Notification

×

Iklan

Iklan

UU Pemilu, Diksi Media Sosial, dan Salah Tafsir KPU Soal Kampanye di Medsos

27 Nov 2018 | 13:38 WIB Last Updated 2019-09-19T07:13:36Z
Sigit Pamungkas
GREENBERITA.com - Direktur Eksekutif Network for Democracy and Electoral Integrity (Netgrit), Sigit Pamungkas, menceritakan adanya penambahan diksi media sosial atau medsos di dalam Undang-Undang (UU) tentang Pemilu. Jika pada UU No.8/2012 tak ada diksi media sosial, di UU No.7/2017 diksi media sosial muncul di beberapa tempat. Hal ini menandakan bahwa pembuat UU menyadari bahwa medsos akan menjadi salah satu media kampanye yang digunakan aktif oleh peserta Pemilu 2019.

“Tapi meskipun dulu belum ada, bukan berarti pemilu 2014 tidak mengantisipasi kampanye di medsos, karena KPU memasukkan itu di PKPU (Peraturan KPU), diselundupkan di dalam kegiatan lainnya,” terang Sigit pada acara yang diselenggarakan oleh Komisi Pemilihan Umum (KPU) RI di Makassar, Sulawesi Selatan (22/11).

Dengan dimuatnya diksi media sosial di dalam UU Pemilu, maka KPU mengaturnya dalam peraturan teknis di dalam PKPU kampanye.
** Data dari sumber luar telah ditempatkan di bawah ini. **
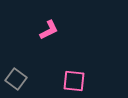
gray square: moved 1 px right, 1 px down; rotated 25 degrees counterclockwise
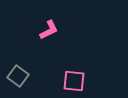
gray square: moved 2 px right, 3 px up
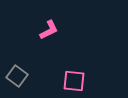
gray square: moved 1 px left
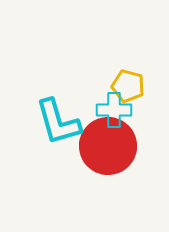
Namun menurut Sigit, KPU salah menafsirkan makna kampanye di media sosial sebagaimana dimaksud oleh pembuat UU.

“Di PKPU, ada ketidaktepatan menginterpretasikan maksud dari UU. Dalam kata lain, PKPU tidak fokus sebenarnya mengatur tentang apa,” ujarnya.

UU No.7.2017 tidak menyebutkan waktu dimulainya kampanye di medsos. UU hanya menyebutkan bahwa ada kegiatan kampanye yang dilakukan sejak tiga hari penetapan peserta pemilu seperti pertemuan terbatas dan pertemuan tatap muka, pun ada kampanye yang hanya berlangsung selama 21 hari, yakni kampanye di media cetak, media elektronik, dan rapat umum.
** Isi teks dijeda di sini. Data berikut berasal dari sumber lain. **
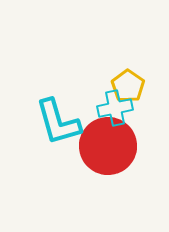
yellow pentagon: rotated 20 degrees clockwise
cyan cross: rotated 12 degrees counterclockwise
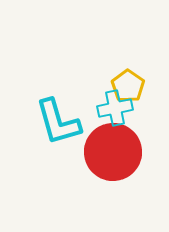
red circle: moved 5 px right, 6 px down
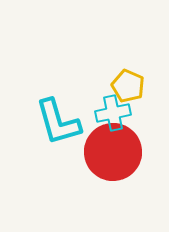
yellow pentagon: rotated 12 degrees counterclockwise
cyan cross: moved 2 px left, 5 px down
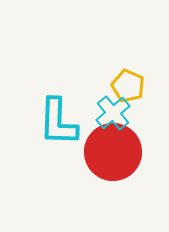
cyan cross: rotated 28 degrees counterclockwise
cyan L-shape: rotated 18 degrees clockwise
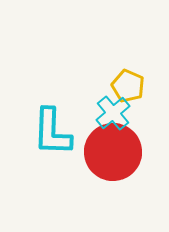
cyan L-shape: moved 6 px left, 10 px down
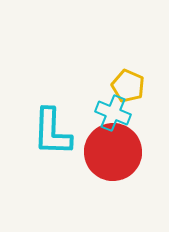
cyan cross: rotated 28 degrees counterclockwise
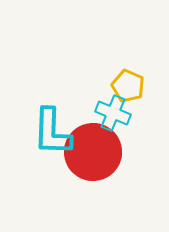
red circle: moved 20 px left
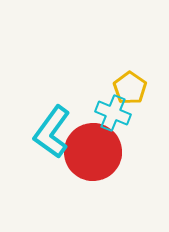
yellow pentagon: moved 2 px right, 2 px down; rotated 12 degrees clockwise
cyan L-shape: rotated 34 degrees clockwise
“UU tidak eksplisit menyebut kampanye di media sosial masuk ke periode waktu yang mana. Nah inilah yang menjadi sebab KPU salah menginterpretasi,” tandas Sigit.

PKPU tentang kampanye Pemilu 2019 mengatur agar kampanye di medsos dapat dilakukan sejak 23 September atau tiga hari sejak penetapan peserta pemilu. KPU mendefinisikan, kampanye di medsos dilakukan melalui akun-akun individu aktor politik peserta pemilu.
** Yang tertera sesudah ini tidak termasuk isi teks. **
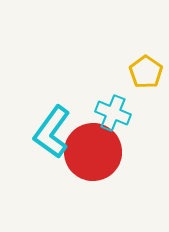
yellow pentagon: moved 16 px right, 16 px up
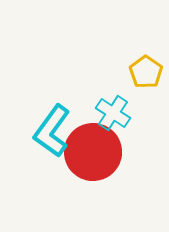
cyan cross: rotated 12 degrees clockwise
cyan L-shape: moved 1 px up
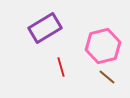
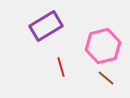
purple rectangle: moved 1 px right, 2 px up
brown line: moved 1 px left, 1 px down
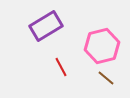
pink hexagon: moved 1 px left
red line: rotated 12 degrees counterclockwise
Definisi tersebut dinilai salah. Pasalnya jika melihat keberadaan diksi media sosial diletakkan oleh pembuat UU, diksi kampanye di media sosial selalu disatukan dengan diksi media cetak, media elektronik, dan media penyiaran. Dengan demikian, jika memaknai posisi diksi, maka idealnya KPU mengatur agar kampanye di media sosial dilakukan pada periode 21 hari. Sigit berpendapat, yang dimaksud pembuat UU dengan kampanye di media sosial adalah kampanye peserta pemilu yang melibatkan iklan kampanye dengan memberikan bayaran kepada Google, Facebook, Twitter, Instagram, atau platform medsos lainnya.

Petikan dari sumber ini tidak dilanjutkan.